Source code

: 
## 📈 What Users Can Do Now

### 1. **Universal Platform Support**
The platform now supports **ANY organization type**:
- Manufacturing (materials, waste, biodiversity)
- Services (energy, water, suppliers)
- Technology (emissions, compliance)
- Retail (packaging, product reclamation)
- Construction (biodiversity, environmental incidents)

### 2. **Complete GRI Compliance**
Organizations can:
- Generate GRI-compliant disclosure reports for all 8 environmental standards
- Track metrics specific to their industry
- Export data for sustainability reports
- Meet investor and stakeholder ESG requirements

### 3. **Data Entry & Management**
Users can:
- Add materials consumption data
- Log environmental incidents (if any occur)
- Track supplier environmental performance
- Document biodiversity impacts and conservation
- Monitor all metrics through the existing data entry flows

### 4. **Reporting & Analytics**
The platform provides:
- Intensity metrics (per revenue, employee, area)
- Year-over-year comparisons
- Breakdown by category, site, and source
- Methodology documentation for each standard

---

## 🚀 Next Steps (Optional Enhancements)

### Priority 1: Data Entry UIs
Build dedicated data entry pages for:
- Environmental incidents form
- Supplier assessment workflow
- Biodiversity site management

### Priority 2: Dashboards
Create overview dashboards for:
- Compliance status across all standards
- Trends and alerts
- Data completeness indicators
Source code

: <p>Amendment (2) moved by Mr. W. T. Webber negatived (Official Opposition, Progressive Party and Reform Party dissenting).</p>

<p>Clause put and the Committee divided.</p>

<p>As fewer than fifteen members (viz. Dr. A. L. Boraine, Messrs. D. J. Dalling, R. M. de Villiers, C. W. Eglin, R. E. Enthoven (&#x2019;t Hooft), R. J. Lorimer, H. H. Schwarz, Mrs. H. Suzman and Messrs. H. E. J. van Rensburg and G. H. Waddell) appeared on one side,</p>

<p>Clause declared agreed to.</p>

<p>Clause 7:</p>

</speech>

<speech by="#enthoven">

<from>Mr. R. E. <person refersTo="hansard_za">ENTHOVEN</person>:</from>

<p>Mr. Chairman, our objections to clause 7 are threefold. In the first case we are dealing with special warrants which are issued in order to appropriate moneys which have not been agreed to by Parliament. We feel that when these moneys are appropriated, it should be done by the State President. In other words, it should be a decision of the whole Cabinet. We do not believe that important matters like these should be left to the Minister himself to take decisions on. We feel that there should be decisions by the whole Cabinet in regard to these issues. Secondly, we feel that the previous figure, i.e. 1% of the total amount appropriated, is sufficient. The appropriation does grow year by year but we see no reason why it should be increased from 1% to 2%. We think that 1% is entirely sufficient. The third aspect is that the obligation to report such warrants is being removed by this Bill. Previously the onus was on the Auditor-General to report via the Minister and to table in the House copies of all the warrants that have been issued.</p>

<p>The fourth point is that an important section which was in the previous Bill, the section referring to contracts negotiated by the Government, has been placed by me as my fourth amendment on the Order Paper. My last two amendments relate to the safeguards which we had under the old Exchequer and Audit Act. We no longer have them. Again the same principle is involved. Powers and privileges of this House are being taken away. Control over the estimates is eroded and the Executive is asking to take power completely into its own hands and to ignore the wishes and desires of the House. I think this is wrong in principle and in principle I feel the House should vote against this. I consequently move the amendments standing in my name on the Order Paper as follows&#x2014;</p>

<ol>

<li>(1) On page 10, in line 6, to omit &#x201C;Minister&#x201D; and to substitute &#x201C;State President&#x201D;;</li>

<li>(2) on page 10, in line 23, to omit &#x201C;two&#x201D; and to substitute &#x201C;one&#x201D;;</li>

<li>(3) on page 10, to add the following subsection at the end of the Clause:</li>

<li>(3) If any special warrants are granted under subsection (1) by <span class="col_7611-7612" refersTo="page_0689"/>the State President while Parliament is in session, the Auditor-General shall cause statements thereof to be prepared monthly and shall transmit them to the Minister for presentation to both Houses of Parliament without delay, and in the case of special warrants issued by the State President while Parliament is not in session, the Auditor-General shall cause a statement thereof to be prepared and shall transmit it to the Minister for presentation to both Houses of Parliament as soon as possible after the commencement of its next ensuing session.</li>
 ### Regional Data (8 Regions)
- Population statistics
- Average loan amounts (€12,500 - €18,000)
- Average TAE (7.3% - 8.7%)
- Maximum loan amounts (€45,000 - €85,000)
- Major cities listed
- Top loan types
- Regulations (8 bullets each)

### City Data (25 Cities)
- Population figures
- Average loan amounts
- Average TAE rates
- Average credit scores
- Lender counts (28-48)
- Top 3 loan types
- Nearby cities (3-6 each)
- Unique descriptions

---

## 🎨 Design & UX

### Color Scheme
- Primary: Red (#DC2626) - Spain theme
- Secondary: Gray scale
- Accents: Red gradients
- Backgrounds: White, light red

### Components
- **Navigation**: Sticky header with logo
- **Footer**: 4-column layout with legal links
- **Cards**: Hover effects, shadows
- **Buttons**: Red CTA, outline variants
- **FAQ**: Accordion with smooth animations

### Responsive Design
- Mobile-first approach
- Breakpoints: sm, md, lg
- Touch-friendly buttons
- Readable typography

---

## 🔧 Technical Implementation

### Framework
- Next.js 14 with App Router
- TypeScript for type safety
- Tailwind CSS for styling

○ ○ ○

→ How to complete this task
From the records above, give again exactly the lines running from the line with "- Biodiversity site management" to the line with "<from>Mr. R. E.", inclusive.

→ Answer to this problem
- Biodiversity site management

### Priority 2: Dashboards
Create overview dashboards for:
- Compliance status across all standards
- Trends and alerts
- Data completeness indicators
Source code

: <p>Amendment (2) moved by Mr. W. T. Webber negatived (Official Opposition, Progressive Party and Reform Party dissenting).</p>

<p>Clause put and the Committee divided.</p>

<p>As fewer than fifteen members (viz. Dr. A. L. Boraine, Messrs. D. J. Dalling, R. M. de Villiers, C. W. Eglin, R. E. Enthoven (&#x2019;t Hooft), R. J. Lorimer, H. H. Schwarz, Mrs. H. Suzman and Messrs. H. E. J. van Rensburg and G. H. Waddell) appeared on one side,</p>

<p>Clause declared agreed to.</p>

<p>Clause 7:</p>

</speech>

<speech by="#enthoven">

<from>Mr. R. E. <person refersTo="hansard_za">ENTHOVEN</person>:</from>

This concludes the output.